A Miami law firm has hauled Florida's license plate statute into federal court, arguing that a simple decorative frame can be totally legal in one county and a criminal problem in the next. The lawsuit, filed for a Miami resident, asks a judge to stop enforcement across the state and to wipe out past arrests and citations tied to the law. Attorneys say vague wording in the statute leaves both drivers and police guessing where the line is.
What's in the lawsuit
According to Ticket Toro, the firm filed case no. 1:26-cv-21355-JAL in the U.S. District Court for the Southern District of Florida. The complaint asks the court to declare Florida Statute 320.061 unconstitutionally vague, block its enforcement statewide, and order expungement of related citations. The filing names Gisela Castilla Rodriguez as the plaintiff and reports that Miami-Dade agencies issued 422 criminal citations under the statute in under four months, including 195 after state officials circulated guidance in December.
Why lawyers call the law vague
Defense lawyers point to phrases in the law such as "interferes with," "angular visibility" and "detectability," which are left undefined and without any measurable threshold. That, they argue, turns on-the-spot officer judgment into the deciding factor for what counts as a crime. As reported by NBC 6 South Florida, a December arrest in Davie over a dealer frame that partially covered the "S" in "Sunshine" became a flashpoint and was later dropped, with police citing unclear statutory language.
How the statute changed
The disputed provision was updated as part of the 2025 legislative package. Effective Oct. 1, 2025, it bans putting any material on a tag that "interferes with" the plate's legibility or the ability to record its features, according to the Florida Senate. The revision also creates a separate definition for "license plate obscuring devices" and elevates some conduct to misdemeanor offenses. Violations can carry criminal penalties in line with Florida's misdemeanor statutes, and summaries of the law flag potential fines and jail terms under state law.

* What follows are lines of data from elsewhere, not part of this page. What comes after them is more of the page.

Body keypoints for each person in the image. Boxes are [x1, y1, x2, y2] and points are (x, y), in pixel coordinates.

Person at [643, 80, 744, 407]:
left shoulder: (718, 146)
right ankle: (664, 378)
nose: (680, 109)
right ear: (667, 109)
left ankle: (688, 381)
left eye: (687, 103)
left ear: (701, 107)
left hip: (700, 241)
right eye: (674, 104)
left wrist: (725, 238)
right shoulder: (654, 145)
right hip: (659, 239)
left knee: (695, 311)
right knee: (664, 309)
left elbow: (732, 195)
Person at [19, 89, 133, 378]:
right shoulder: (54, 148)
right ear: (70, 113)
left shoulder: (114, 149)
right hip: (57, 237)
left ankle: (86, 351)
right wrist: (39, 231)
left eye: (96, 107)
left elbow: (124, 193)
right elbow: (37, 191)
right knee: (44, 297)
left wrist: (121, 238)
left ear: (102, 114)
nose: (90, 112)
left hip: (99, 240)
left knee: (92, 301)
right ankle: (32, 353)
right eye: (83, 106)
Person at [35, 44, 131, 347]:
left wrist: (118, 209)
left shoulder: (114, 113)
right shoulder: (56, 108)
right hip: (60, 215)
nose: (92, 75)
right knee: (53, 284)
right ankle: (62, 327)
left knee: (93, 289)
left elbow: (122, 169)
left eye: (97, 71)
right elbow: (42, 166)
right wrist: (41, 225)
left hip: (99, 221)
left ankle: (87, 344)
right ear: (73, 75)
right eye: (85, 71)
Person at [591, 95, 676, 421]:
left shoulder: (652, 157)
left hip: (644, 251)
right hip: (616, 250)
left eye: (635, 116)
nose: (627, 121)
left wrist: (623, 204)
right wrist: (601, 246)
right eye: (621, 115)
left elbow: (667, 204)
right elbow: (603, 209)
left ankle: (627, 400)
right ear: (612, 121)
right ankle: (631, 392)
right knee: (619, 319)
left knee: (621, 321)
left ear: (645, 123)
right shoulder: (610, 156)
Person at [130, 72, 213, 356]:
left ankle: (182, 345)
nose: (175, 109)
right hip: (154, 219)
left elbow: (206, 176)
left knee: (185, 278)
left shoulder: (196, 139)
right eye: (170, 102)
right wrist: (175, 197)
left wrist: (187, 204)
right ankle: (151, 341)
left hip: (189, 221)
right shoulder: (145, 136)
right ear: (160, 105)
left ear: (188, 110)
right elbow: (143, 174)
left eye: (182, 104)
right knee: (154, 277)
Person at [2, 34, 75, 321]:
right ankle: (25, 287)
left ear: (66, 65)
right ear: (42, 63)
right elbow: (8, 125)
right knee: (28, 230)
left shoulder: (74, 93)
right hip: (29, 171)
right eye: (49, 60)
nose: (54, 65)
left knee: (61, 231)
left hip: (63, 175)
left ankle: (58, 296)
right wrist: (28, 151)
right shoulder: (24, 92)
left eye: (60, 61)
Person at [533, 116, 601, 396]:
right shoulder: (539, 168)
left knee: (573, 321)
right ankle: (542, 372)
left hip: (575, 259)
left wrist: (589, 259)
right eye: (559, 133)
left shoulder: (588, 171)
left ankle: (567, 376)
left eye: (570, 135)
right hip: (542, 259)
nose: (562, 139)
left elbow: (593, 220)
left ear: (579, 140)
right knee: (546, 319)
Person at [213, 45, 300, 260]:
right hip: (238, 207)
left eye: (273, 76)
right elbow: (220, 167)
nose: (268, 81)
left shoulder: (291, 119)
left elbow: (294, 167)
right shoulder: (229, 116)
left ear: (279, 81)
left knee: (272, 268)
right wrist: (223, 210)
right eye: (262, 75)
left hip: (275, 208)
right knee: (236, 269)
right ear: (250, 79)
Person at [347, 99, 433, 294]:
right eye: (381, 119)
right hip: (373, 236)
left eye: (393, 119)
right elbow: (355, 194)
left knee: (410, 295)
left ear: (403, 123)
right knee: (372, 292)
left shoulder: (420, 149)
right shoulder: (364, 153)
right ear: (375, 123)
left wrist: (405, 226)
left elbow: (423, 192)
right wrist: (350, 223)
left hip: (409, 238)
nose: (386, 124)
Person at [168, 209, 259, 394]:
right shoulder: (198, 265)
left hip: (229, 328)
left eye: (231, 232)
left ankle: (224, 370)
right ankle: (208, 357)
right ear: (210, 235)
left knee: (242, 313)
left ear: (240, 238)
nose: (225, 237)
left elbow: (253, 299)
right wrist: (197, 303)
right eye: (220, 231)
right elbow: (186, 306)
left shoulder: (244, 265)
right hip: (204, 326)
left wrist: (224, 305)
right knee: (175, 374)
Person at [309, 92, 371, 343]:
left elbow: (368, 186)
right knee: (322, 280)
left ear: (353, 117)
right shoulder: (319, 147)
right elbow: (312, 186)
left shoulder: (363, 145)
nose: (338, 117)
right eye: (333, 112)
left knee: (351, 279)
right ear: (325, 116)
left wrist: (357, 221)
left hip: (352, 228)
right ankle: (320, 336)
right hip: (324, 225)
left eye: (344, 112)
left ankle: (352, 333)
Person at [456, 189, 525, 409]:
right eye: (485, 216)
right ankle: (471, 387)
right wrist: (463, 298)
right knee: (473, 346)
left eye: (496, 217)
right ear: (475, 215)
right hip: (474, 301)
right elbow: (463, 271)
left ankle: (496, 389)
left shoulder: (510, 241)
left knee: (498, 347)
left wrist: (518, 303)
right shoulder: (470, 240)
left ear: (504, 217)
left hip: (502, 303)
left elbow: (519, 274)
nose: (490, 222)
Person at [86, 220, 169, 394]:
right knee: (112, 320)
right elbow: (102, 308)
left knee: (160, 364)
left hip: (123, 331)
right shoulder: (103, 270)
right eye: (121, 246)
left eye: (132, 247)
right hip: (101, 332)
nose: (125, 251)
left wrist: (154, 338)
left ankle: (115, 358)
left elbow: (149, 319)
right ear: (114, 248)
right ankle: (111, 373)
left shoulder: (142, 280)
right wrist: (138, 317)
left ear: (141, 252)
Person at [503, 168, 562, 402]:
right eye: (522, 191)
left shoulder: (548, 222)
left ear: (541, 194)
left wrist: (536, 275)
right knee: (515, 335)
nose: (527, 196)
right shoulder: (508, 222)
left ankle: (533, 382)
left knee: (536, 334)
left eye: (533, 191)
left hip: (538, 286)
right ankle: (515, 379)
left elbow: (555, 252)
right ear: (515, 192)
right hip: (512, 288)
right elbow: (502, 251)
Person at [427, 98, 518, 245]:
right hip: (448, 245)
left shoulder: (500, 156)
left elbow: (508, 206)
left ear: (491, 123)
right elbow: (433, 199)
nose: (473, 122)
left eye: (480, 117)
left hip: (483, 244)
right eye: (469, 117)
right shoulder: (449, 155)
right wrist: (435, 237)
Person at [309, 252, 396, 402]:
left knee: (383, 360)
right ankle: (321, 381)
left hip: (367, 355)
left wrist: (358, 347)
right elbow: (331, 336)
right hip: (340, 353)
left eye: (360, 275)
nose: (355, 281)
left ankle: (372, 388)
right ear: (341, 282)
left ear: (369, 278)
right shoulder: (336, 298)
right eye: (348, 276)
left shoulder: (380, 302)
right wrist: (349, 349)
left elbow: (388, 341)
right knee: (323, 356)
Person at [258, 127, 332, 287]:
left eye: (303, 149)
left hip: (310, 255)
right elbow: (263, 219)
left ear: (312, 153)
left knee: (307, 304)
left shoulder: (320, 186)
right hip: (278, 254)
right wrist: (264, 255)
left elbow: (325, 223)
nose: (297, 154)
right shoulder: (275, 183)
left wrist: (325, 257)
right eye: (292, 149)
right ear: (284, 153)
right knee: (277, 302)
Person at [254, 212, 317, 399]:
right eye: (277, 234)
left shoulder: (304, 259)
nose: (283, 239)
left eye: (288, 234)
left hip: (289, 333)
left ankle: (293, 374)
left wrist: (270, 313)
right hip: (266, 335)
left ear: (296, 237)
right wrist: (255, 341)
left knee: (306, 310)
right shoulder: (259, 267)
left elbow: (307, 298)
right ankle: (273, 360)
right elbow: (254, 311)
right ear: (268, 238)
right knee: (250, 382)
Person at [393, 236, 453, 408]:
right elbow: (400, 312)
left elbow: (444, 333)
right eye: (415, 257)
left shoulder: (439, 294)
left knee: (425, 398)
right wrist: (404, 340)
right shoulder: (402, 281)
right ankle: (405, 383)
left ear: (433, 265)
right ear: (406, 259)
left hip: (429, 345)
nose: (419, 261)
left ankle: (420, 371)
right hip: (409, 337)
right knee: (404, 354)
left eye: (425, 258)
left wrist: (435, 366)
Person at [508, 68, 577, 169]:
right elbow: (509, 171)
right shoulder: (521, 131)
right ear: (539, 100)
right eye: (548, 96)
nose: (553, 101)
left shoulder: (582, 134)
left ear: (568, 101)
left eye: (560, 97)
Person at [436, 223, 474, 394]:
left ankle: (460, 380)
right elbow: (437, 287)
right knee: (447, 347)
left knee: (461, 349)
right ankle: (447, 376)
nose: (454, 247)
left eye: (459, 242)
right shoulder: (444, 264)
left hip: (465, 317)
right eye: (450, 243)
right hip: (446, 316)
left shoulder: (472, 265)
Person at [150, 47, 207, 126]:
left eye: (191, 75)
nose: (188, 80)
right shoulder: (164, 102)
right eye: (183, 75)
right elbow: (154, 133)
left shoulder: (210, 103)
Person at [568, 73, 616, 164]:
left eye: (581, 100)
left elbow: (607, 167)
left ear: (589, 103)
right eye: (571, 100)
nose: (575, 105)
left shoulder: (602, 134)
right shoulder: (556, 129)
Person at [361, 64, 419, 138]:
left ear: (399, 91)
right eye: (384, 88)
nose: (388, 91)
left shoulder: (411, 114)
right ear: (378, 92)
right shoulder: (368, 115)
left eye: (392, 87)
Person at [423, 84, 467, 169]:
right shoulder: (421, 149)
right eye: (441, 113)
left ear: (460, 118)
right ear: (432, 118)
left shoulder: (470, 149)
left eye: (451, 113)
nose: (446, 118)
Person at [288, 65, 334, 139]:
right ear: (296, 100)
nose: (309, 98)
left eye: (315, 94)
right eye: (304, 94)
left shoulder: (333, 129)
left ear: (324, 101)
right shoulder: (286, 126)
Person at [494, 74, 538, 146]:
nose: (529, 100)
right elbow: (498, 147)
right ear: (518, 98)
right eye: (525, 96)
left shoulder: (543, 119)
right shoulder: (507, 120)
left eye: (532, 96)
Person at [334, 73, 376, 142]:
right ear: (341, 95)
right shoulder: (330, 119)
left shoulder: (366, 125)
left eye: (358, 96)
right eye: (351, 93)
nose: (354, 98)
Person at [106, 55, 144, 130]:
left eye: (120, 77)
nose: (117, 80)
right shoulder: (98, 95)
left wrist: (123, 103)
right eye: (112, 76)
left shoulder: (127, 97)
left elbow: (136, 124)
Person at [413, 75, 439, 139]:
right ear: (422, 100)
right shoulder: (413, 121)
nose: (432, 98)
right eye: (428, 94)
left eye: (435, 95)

What Ticket Toro is asking the court
The lawsuit asks the federal court to rule that Section 320.061 is void for vagueness under the Fourteenth Amendment and to bar its enforcement anywhere in Florida. Ticket Toro argues that differing interpretations from county to county open the door to arbitrary policing. The complaint seeks declaratory relief, a statewide injunction, and court orders vacating or expunging arrests, citations and convictions tied to the statute, according to Ticket Toro.
Enforcement data and the interactive map
The firm says it pulled court records into an interactive map that tracks enforcement by dozens of South Florida agencies. Local reporting notes that the data show hundreds of criminal citations, and by some counts roughly 1,000, across the region, with striking differences from place to place in how the law is used, per NBC 6.

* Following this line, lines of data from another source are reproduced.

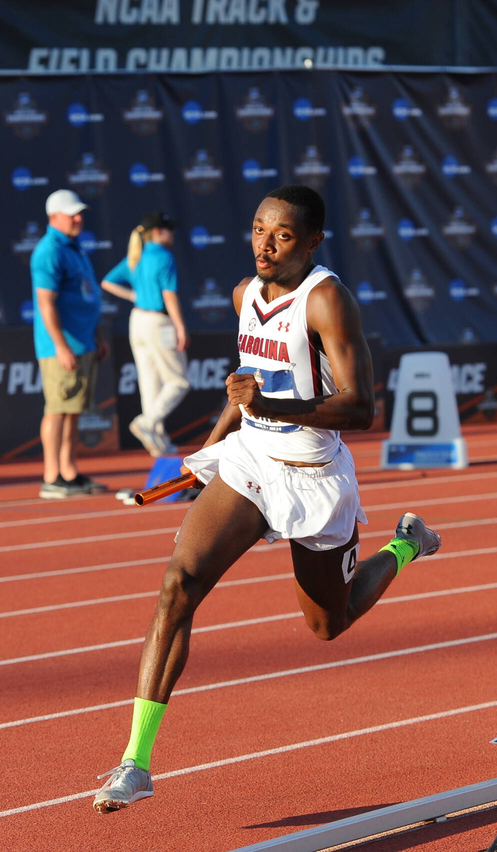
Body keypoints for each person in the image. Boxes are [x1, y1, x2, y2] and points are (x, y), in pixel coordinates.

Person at [92, 185, 442, 813]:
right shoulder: (244, 295)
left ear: (312, 243)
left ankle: (405, 543)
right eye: (258, 229)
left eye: (282, 236)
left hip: (313, 474)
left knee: (327, 625)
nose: (265, 244)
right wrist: (205, 454)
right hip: (252, 461)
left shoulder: (327, 299)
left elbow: (361, 407)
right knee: (178, 584)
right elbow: (244, 388)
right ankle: (135, 762)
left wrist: (267, 405)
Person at [30, 189, 111, 498]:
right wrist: (61, 345)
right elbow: (45, 304)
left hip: (84, 342)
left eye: (79, 213)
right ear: (54, 217)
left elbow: (87, 295)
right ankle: (52, 477)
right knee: (57, 409)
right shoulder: (48, 250)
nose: (79, 218)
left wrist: (97, 336)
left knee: (73, 410)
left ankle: (69, 471)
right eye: (72, 213)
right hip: (62, 347)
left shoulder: (74, 247)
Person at [100, 212, 191, 456]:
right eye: (168, 229)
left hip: (138, 320)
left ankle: (158, 442)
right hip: (158, 323)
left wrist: (134, 297)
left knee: (150, 383)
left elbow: (107, 282)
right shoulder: (163, 256)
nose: (172, 234)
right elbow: (169, 295)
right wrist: (180, 326)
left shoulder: (136, 255)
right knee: (178, 382)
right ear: (158, 232)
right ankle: (148, 423)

State response and clarity efforts
The bill's sponsor has said the measure was aimed at tag-flipping devices and was never supposed to rope in ordinary decorative frames, and lawmakers told local outlets they are working on tightening the language. The state's motor-vehicle agency also issued December guidance that identifies the plate's alphanumeric characters and the registration decal as the primary protected features under the statute, a clarification noted by Telemundo 51.
Legal implications
At the heart of Ticket Toro's argument is the void for vagueness doctrine, which holds that criminal laws must give ordinary people clear notice of what conduct is prohibited and must not invite arbitrary enforcement. If a statute lacks definite standards and leads to inconsistent application, courts can strike it down under the Fourteenth Amendment's Due Process Clause. For more background on that doctrine, see Cornell Law School's Legal Information Institute.
Next steps
The federal case, 1:26-cv-21355-JAL, is listed among recent filings in the Southern District of Florida and is expected to move through standard motions and briefing while a related state motion remains pending in Miami-Dade criminal court. Court-listing services and local coverage indicate that the litigation is unfolding alongside new legislative drafts, as lawmakers and agencies weigh possible statutory fixes. For now, drivers and officers are left watching the courts and the Capitol to see which moves first.